Figure 8. LEDGF/p75 expression does not affect KF116 potency during late stage of HIV-1 replication.

(A) Equivalent whole cell lysates from the clonal TALEN-derived PSIP1 KO cell line (indicated as “KO”) and parental wild type HEK293T cell line (indicated as “WT”) were subjected to SDS-PAGE and immunoblotted for LEDGF/p75 and a GAPDH control to verify knockdown of LEDGF/p75 protein. (B) Dose-response curves representing the antiviral assays performed in WT or KO cell lines under the indicated conditions of drug treatment. For producer cell treatment, the VSV-G pseudotyped HIV-1-Luc progeny virions were prepared in the indicated cell line in the presence of KF116 and were then used to infect untreated HEK293T cells. For target cell treatment, KF116 was added directly to the indicated cell line and the cells were infected with untreated VSV-G pseudotyped HIV-1-Luc virions. (C) EC₅₀ values for the indicated antiviral assays. Results represent mean ± SD from three independent experiments.

Figure 9. Effects of MINI KF116 and ALLINI GS-B on LEDGF/p75-dependent targeting of HIV-1 integration site distribution on chromatin.

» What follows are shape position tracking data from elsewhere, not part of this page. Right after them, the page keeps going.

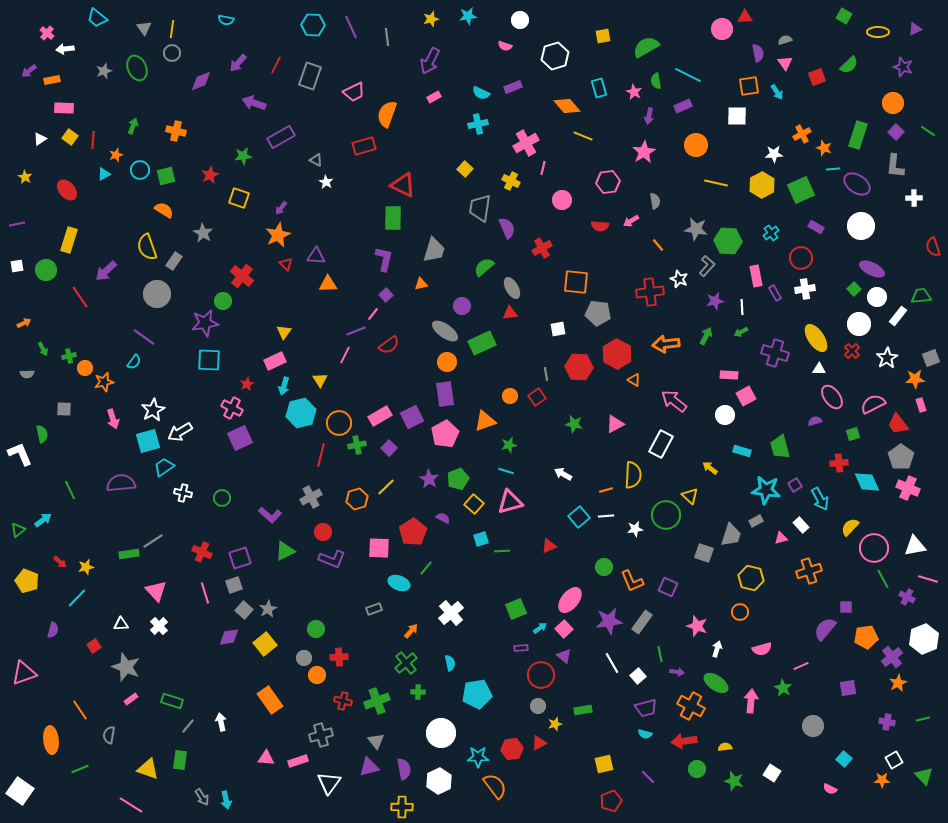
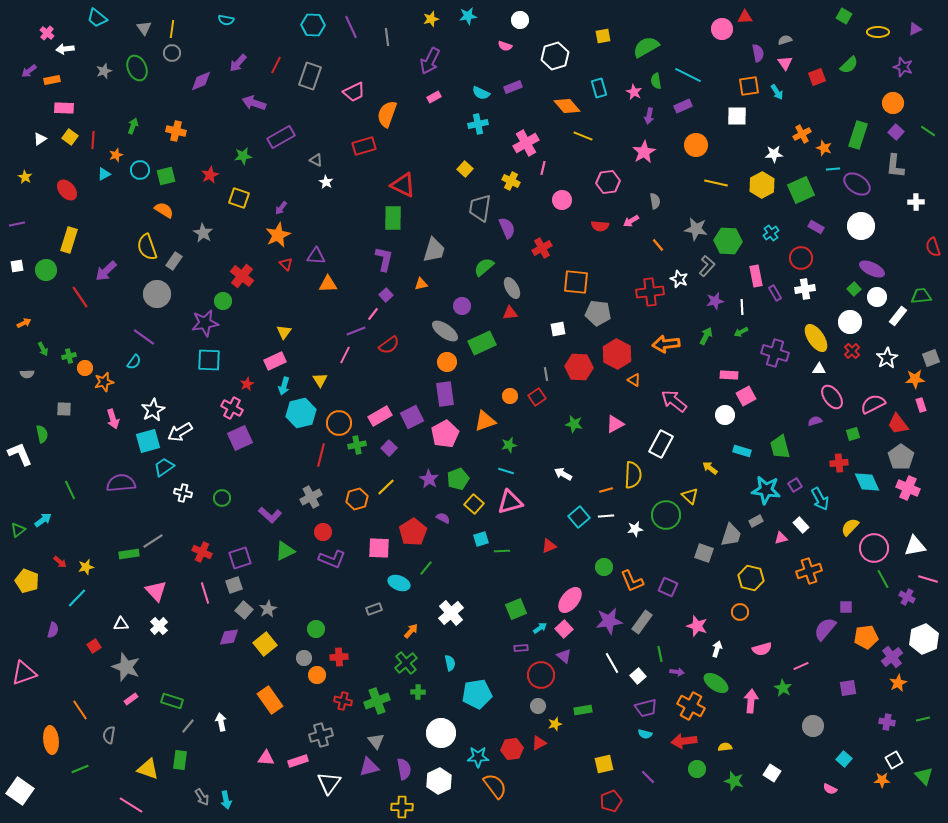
white cross at (914, 198): moved 2 px right, 4 px down
white circle at (859, 324): moved 9 px left, 2 px up
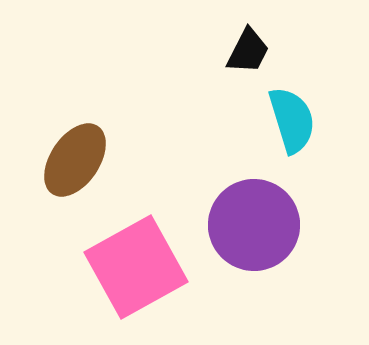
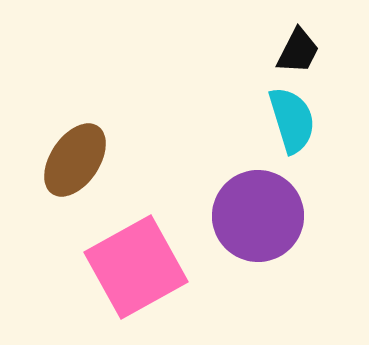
black trapezoid: moved 50 px right
purple circle: moved 4 px right, 9 px up
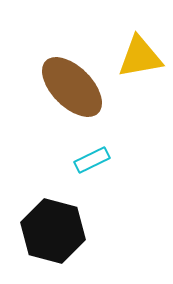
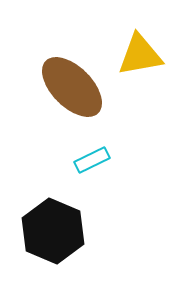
yellow triangle: moved 2 px up
black hexagon: rotated 8 degrees clockwise
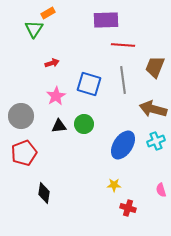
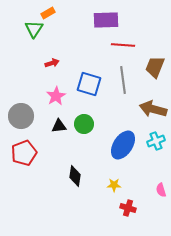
black diamond: moved 31 px right, 17 px up
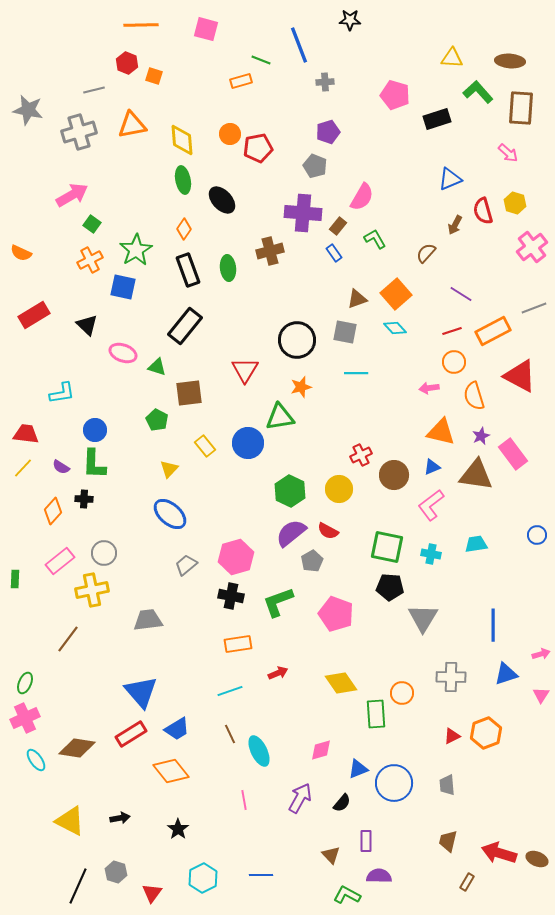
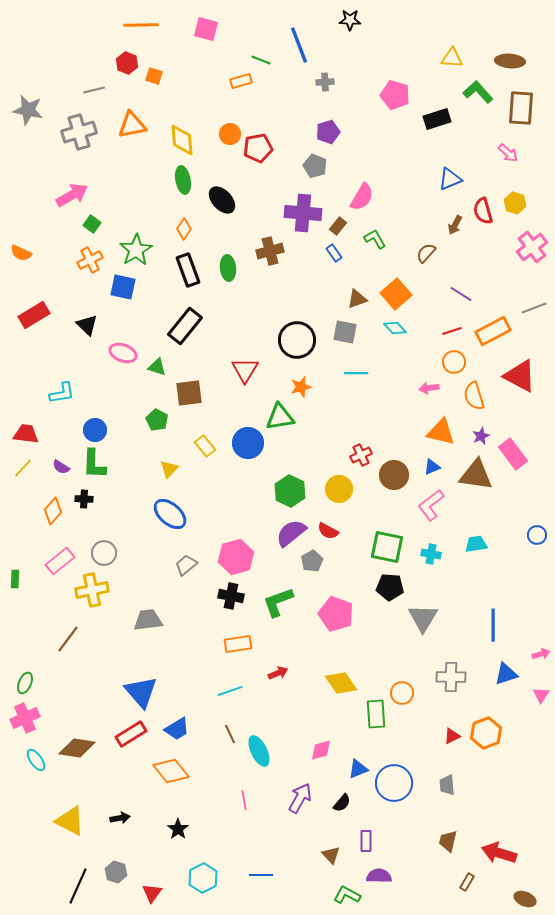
brown ellipse at (537, 859): moved 12 px left, 40 px down
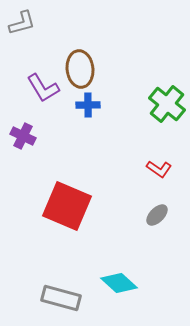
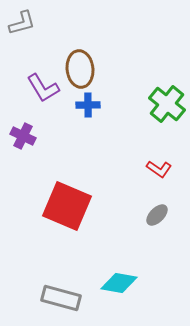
cyan diamond: rotated 33 degrees counterclockwise
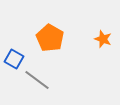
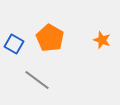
orange star: moved 1 px left, 1 px down
blue square: moved 15 px up
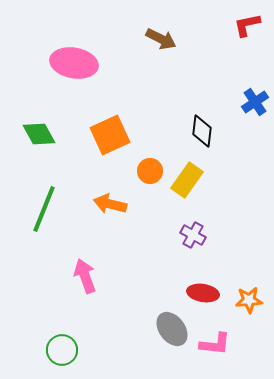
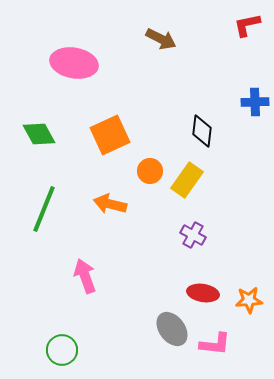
blue cross: rotated 32 degrees clockwise
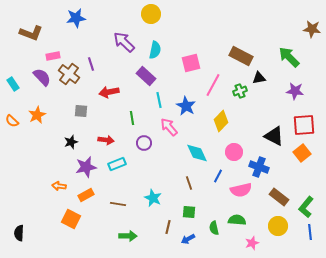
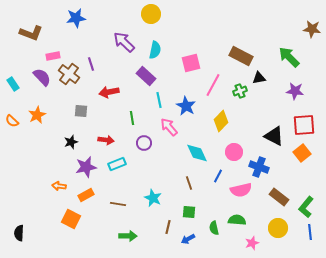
yellow circle at (278, 226): moved 2 px down
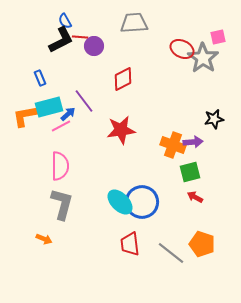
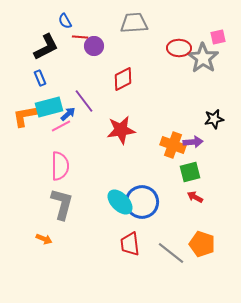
black L-shape: moved 15 px left, 7 px down
red ellipse: moved 3 px left, 1 px up; rotated 25 degrees counterclockwise
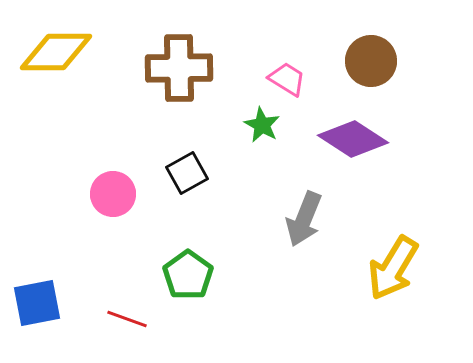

(A) HIV-1 integration frequencies in RefSeq and known genes, comparing effects of KF116 and GS-B on LEDGF/p75-dependent targeting of HIV-1 integration. All the samples differed significantly from their respective matched random controls (using Fisher's exact test, P<0.001). Significant deviation from the control non-treated (DMSO) sample was calculated using Fisher's exact test and is denoted by asterisks (*** P<0.001). (B) Heatmap summarizing HIV-1 integration frequencies relative to the genomic features. The columns depict HIV-1 integration site data sets for the indicated drug treatments. For experiments involving the drug treatment of virus-producer cells (indicated “Producer”), the progeny virions were prepared in the presence of 0.1 µM KF116 or 0.1 µM GS-B and were then used to infect untreated target cells. For experiments involving the drug treatment of target cells (indicated “Target”), 5 µM KF116 or 5 µM GS-B inhibitor was added directly to the target cells and the cells were infected with untreated virions. The rows depict the analyzed genomic features and the base pair values shown in the rows indicate the size of a given genomic interval used for the analysis. The relationship between HIV-1 integration site frequencies relative to matched random controls for each of the genomic feature was quantified using the receiver operator characteristic (ROC) curve area method. The color key shows enrichment (indicated in red) or depletion (indicated in blue) of a given genomic feature near integration sites. P values were calculated for the individual integration site data sets compared to the matched random controls, ***P<0.001; **P<0.01; *P<0.05.